I’m trying to understand it all a little better because at some point I’d like to load several wavetables into a single oscillator and be able to morph between them with a simple linear crossfade. Right now I can create one longer wav file from multiple single cycle waveforms using either serum or something like Single Cycle Waveform Editor and then bring that into SC and convert it from a wav to a signal and then to a wavetable and load that into an Oscillator. I can’t specify at which point the oscillator begins cycling through the wavetable or morph through the wavetable at a certain rate.
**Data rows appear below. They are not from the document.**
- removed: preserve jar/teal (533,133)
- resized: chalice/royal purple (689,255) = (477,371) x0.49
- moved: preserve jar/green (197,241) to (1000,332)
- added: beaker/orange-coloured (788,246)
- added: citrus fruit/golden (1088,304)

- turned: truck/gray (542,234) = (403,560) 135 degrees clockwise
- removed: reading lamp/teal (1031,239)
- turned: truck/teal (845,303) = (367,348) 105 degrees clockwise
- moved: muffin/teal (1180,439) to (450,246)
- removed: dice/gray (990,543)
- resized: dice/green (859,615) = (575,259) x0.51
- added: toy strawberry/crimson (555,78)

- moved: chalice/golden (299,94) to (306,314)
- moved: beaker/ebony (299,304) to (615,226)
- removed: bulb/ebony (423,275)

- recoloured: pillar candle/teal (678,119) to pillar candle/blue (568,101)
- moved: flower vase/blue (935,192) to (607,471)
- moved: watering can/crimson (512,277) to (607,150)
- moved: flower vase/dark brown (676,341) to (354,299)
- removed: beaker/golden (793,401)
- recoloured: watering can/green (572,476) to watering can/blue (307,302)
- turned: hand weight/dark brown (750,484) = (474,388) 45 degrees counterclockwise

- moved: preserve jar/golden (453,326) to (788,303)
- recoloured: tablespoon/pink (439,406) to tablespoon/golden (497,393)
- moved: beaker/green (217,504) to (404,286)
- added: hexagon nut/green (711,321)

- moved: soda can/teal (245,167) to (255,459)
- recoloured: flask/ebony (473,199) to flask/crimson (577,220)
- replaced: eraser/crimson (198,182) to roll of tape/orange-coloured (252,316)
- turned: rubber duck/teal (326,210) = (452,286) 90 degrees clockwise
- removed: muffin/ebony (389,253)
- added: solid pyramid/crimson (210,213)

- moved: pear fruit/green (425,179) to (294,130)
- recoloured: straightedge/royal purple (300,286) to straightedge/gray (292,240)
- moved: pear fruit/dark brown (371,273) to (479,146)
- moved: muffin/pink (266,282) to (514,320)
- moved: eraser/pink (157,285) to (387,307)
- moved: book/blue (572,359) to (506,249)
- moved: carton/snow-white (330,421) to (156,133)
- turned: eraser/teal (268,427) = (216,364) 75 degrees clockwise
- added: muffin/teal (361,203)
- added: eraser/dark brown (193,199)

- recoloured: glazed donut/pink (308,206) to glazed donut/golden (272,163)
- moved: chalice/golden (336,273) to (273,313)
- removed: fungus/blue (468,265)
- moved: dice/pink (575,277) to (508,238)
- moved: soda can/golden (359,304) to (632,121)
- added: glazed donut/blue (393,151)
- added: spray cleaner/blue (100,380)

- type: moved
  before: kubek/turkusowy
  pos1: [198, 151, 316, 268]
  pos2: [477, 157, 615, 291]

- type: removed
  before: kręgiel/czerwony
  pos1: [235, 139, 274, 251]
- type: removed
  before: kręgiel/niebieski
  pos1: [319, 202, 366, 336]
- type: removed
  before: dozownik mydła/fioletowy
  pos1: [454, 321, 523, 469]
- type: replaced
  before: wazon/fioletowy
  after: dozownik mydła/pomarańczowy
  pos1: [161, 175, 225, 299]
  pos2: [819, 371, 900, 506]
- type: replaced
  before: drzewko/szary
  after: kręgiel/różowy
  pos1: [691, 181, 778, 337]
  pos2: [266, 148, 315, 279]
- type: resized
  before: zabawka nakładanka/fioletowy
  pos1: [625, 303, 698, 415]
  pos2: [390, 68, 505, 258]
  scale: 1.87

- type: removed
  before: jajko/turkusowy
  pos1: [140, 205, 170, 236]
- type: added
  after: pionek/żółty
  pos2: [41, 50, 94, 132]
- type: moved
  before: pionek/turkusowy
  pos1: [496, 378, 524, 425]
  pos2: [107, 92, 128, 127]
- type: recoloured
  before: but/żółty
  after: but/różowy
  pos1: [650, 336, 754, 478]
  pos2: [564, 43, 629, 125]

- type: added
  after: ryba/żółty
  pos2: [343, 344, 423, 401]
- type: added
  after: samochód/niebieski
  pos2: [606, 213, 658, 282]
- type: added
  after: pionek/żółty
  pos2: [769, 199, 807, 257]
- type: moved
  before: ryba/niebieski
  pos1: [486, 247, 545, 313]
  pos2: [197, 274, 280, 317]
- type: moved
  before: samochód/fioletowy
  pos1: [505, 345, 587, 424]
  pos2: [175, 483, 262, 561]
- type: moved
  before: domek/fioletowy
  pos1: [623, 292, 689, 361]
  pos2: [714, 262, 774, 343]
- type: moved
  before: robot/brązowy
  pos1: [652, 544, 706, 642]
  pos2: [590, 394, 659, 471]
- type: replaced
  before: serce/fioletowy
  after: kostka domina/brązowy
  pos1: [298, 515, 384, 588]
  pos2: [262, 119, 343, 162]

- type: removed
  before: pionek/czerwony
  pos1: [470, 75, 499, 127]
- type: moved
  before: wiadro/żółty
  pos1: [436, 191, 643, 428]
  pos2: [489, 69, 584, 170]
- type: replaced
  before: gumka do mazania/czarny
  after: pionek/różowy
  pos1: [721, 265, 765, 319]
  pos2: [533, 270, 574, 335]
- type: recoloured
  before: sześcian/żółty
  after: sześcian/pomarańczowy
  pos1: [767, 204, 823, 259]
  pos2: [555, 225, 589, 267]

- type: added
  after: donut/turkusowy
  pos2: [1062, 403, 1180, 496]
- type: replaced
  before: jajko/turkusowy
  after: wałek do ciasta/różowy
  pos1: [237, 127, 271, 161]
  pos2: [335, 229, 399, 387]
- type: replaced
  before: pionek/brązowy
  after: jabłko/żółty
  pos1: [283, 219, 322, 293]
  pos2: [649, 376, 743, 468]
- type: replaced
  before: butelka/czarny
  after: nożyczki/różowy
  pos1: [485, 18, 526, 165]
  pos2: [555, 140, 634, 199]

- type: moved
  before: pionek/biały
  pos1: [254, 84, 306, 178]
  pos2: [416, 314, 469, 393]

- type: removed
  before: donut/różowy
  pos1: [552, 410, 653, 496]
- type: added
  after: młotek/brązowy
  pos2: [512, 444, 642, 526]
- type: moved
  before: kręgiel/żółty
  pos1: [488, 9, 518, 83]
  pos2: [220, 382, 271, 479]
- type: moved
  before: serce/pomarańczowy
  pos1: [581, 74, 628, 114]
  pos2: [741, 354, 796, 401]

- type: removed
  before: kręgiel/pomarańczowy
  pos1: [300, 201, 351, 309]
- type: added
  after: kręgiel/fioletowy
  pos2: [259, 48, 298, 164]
I saw that there is a Vosc3 which creates 3 wavetables and they can each be detuned differently but it would be awesome to be able to morph across multiple wavetables with a crossfade using an LFO or an envelope.

I don’t know if this would be possible with the oscillators available in SC or if a new Ugen would have to be programmed. It would be amazing to have an Oscillator Ugen that can load up to 256 wavetables each at 2048 samples and morph across them. I’m thinking something like Massive or Serum’s oscillator, then you could write up a synthdef using it and have two or more of these oscillators (depending on the limits of your hardware I guess).

I was trying to get a better understanding of how Serum’s oscillators treat wav files and ran across this forum post Wavetable file format? - DSP and Plug-in Development Forum - KVR Audio

Steve Duda came along and provided some very useful information about how the oscillators treat the wav data, which is pretty cool.

I’m mostly interested in morphing wavetable synthesis for SC tho since I live code and I want to create sounds that are closer to what I do in Ableton with my Tidal Cycles sets.

Vosc ugen can morph between multiple wavetables. ive mentioned it before but maybe you want to look at this video: 5: Wave Terrainish adventures with VOsc - Musical Sound Design In Supercollider - YouTube the whole channel by @alikthename is really great.

im not sure if it is necessary to crossfade between these many wavetables from a musical perspective.

Necessary? I’ve never heard anything so asinine in my whole life! Is it necessary for a violin to have 4 strings when 2 would suffice? Is it necessary for sonic artists to use ambisonics when a stereo pair of speakers would suffice? Is it necessary for a guitar to be amplified when it already can fill a large room with sound? Is it necessary for their to be micro tuning scales when 12 notes is sufficient to most people? When is anything in music necessary?

Serum already allows you to crossfade between that many wavetables and lots of producers already work with patches that use that many. If anything 256 starts to become limiting after working with it for a great length of time.

I did look at that video but it’s incredibly dry and boring. I’ll tinker with Vosc and refer to the video where necessary :wink:

this is something you have to decide by yourself while creating it.

FWIW: You control how many wavetables you allocate and you also control the bufpos signal given to VOsc. That is, SC imposes no hard limit on the number of wavetables VOsc can crossfade over.

Don’t downsample! You will lose a lot of frequency information.

A 20000-sample wavetable can contain up to 10000 sinusoidal partials. A 2048-sample wavetable can contain up to 1024 partials. If you squash the 20000 samples down to 2048, then (more or less) all partials above 1024 will fold over into the range 0 to 1024. I’d expect the result to be very noisy.

If you must downsample, you could write your own DFT (to handle non-power-of-two sizes), toss out the high partials, and IFFT to the desired power-of-two samples.

Be aware also that all of SC’s wavetable oscillators downsample the wavetable when you play it back at a frequency > 1.0 Hz. (They have to: a 441 Hz wave needs 100 samples for one cycle, taken from a 2048-point table = decimation by a factor of over 20.) These oscillators don’t oversample like Serum does, so it’s very easy to get aliasing. It would be nice to have oversampling anti-aliasing wavetable oscillators; I’m not sure if anyone’s done that in an extension.